About those book passages, I had hoped to see in the movie,
and why I think they are important:
- The ending of the movie may have given the audience the impression that FBI Agent Tom White solved all the murders through the investigation and prosecution of a few. Killers of the Flower Moon (David Grann) went well beyond that in his book. The following is based on pages 229 through 291, mostly.
o
The book goes deeper into the culture of the conspiracies
to commit murders for the purpose of stealing generational wealth from Osage
families. Conspirators did this to create or increase their own families’

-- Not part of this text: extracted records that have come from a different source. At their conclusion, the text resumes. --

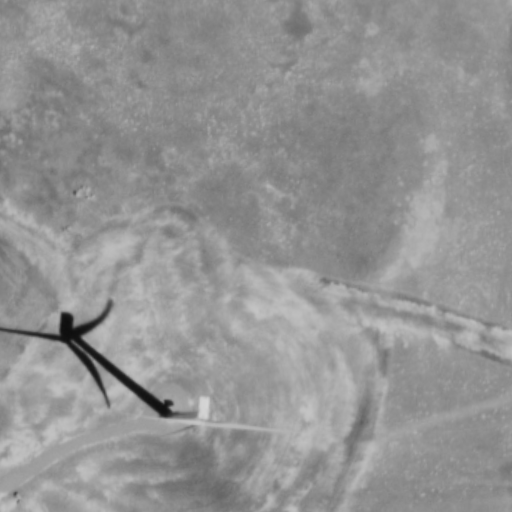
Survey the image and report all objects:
wind turbine: (171, 415)
road: (58, 470)
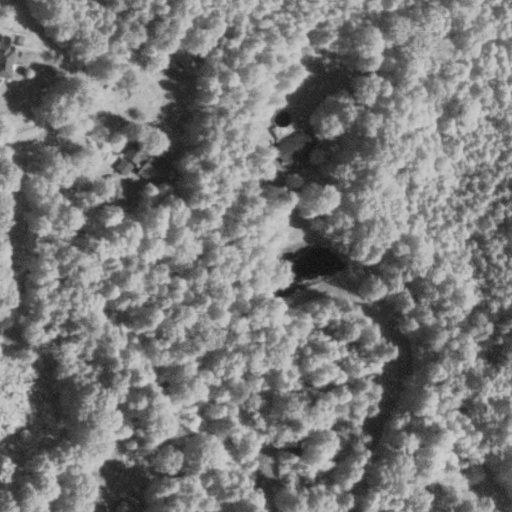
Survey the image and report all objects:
building: (5, 59)
building: (297, 146)
building: (137, 151)
road: (3, 158)
building: (158, 171)
building: (191, 421)
building: (297, 444)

generational wealth. Upstanding people, who held moral high ground in the community,
created the murderous modus operandi. It became a culture adopted and
protected by other upstanding community figures using known criminals who could
did pay the price for what they orchestrated. That culture left so many without
answers to what happened to their loved ones when answers were available at the
time. For me, the book makes this clear.
The movie, not so much.
o
Most of the murders were never solved with
little chance that they will ever be.
o
The estimated death toll was in the scores, maybe
hundreds. Jesse Plemons’ character, Tom White, dialogue did fit in the score
category.
o
The book brings out the “web of silence” needed
to initiate and sustain the financial part of the conspiracy. Guardians didn’t
seem to have many rules. Afterall, they were noted business and religious men
in society with the implication of some women as well.
- The book helps readers understand the oil revenues generated instead of just headrights due to Lizzie, Mollie’s mother. Granted, those “smaller sums” were and when future valued, still are a lot of money.
o
For
example, in 1923, 1 tract lease was sold for $2M (page 76). The 2023 value, $30M
- $36M (Smart Asset, CPI Inflation Calculator)
o
The Guardianship System (pages 79, 80) was a
system of oppression that perpetuated supremacy, and as a minimum, was used as
a tool to sustain many conspiracies to commit murder. Read the law on which
that system was based here.
o
Though Mollie was born December 1886. She went to a school that offered geography,
arithmetic, and piano all in English. The implications are that she was better
educated than William Hale. Yet, she was
considered incompetent, not vacated in 1931, after her 45th birthday.
(page 229).
In closing, there are 3 areas in which I would like to
explore more. Maybe someone reading this can point me to more original laws, court
documents, letters, or documented interviews.
- What was the process of determining competency?
- Who successfully challenged their competency and are files available?
- What are a few of the many outcomes of tying control of a person’s fortune based on how Indigenous blood flows through one’s body?